Start of EXERCISE DATA

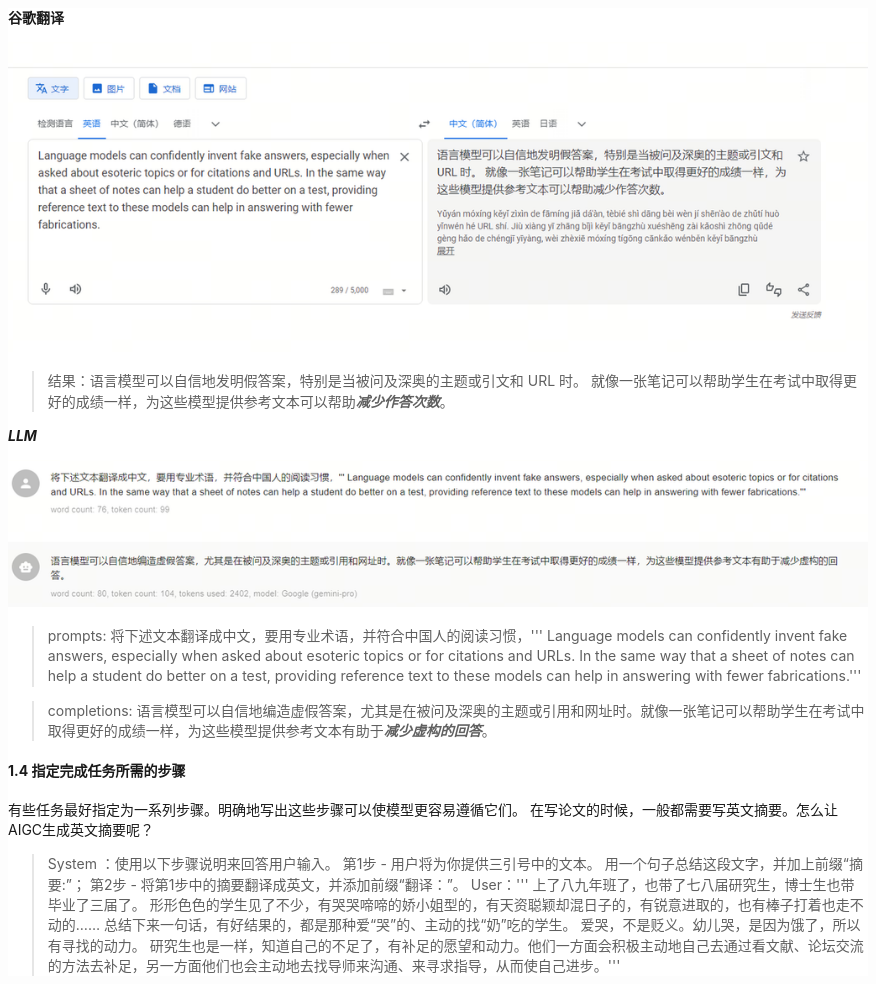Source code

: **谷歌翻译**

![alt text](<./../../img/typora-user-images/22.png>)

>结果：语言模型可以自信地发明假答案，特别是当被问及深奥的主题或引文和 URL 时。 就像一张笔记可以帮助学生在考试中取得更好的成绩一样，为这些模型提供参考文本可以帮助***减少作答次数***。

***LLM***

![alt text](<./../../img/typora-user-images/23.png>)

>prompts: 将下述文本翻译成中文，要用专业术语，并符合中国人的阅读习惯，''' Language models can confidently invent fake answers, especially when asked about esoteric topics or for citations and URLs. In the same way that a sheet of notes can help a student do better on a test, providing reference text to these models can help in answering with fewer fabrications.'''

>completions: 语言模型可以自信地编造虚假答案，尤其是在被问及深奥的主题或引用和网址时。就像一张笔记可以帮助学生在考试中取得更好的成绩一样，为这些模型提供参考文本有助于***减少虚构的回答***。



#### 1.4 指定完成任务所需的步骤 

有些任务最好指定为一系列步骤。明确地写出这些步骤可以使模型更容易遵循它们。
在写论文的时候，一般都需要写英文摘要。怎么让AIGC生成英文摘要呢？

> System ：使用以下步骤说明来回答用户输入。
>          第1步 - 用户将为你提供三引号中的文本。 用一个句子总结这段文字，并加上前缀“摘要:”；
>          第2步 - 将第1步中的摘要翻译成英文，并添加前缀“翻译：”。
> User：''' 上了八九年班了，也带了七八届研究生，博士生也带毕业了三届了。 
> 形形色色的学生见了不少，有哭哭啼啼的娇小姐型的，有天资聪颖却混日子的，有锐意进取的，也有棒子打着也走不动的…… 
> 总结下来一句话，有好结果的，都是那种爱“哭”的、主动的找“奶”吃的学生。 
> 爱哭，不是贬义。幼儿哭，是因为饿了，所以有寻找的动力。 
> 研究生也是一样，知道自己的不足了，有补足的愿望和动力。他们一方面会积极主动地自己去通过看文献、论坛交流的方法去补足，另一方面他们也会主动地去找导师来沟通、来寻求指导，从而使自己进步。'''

End of EXERCISE DATA
Start of EXERCISE DATA

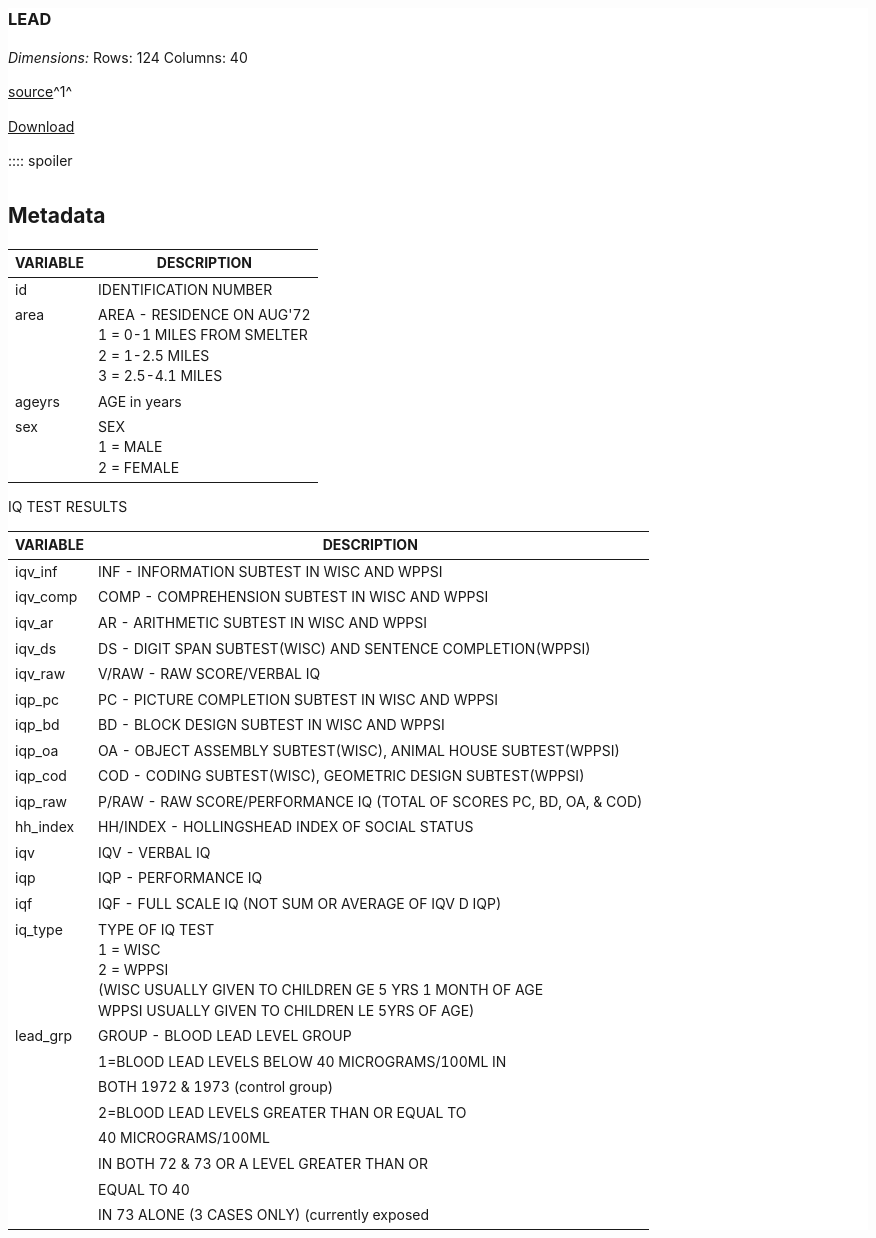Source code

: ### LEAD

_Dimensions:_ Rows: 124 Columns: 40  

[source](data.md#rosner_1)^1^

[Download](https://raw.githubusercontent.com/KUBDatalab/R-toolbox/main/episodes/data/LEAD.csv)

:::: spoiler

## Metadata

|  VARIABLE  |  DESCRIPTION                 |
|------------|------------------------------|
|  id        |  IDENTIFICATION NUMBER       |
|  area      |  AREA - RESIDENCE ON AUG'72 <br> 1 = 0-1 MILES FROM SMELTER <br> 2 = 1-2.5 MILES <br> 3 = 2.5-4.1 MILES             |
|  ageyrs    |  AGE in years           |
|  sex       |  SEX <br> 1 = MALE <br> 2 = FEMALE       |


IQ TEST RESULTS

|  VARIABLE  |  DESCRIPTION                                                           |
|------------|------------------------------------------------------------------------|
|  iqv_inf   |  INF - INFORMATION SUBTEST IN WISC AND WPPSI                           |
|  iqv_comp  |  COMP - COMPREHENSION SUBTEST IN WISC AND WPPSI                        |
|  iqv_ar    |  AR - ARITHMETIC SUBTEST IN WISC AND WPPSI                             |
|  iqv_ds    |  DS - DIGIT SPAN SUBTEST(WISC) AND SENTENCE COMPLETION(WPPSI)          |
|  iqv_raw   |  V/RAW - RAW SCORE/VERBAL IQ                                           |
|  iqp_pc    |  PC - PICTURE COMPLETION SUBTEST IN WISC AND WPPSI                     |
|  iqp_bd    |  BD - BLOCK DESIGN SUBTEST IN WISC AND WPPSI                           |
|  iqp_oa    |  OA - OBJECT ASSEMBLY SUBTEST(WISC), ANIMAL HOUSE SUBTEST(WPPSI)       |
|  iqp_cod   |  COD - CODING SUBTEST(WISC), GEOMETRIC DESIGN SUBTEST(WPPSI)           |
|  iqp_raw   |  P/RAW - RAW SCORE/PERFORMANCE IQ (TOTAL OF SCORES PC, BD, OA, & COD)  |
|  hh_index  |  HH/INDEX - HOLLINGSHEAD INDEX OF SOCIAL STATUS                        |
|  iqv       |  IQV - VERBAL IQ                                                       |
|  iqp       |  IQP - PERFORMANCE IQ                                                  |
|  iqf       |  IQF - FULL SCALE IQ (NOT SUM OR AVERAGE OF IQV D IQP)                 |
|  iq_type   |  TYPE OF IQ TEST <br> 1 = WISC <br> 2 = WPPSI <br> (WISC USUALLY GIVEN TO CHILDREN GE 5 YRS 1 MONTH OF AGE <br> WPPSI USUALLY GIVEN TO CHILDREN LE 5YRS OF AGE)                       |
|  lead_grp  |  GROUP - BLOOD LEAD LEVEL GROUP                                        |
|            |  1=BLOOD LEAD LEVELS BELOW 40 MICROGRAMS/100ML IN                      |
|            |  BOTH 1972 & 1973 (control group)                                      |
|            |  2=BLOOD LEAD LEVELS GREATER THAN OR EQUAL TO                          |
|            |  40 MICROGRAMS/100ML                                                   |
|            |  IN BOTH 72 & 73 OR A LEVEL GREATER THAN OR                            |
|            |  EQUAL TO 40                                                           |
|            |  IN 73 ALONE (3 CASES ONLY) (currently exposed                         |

End of EXERCISE DATA

● **REQUEST**: Reproduce verbatim the lines of the entries that begin with the line containing "## Metadata" and end with the line containing "IQ TEST RESULTS", with both of those lines included.

● **RESULT OF THIS EXERCISE**:
## Metadata

|  VARIABLE  |  DESCRIPTION                 |
|------------|------------------------------|
|  id        |  IDENTIFICATION NUMBER       |
|  area      |  AREA - RESIDENCE ON AUG'72 <br> 1 = 0-1 MILES FROM SMELTER <br> 2 = 1-2.5 MILES <br> 3 = 2.5-4.1 MILES             |
|  ageyrs    |  AGE in years           |
|  sex       |  SEX <br> 1 = MALE <br> 2 = FEMALE       |


IQ TEST RESULTS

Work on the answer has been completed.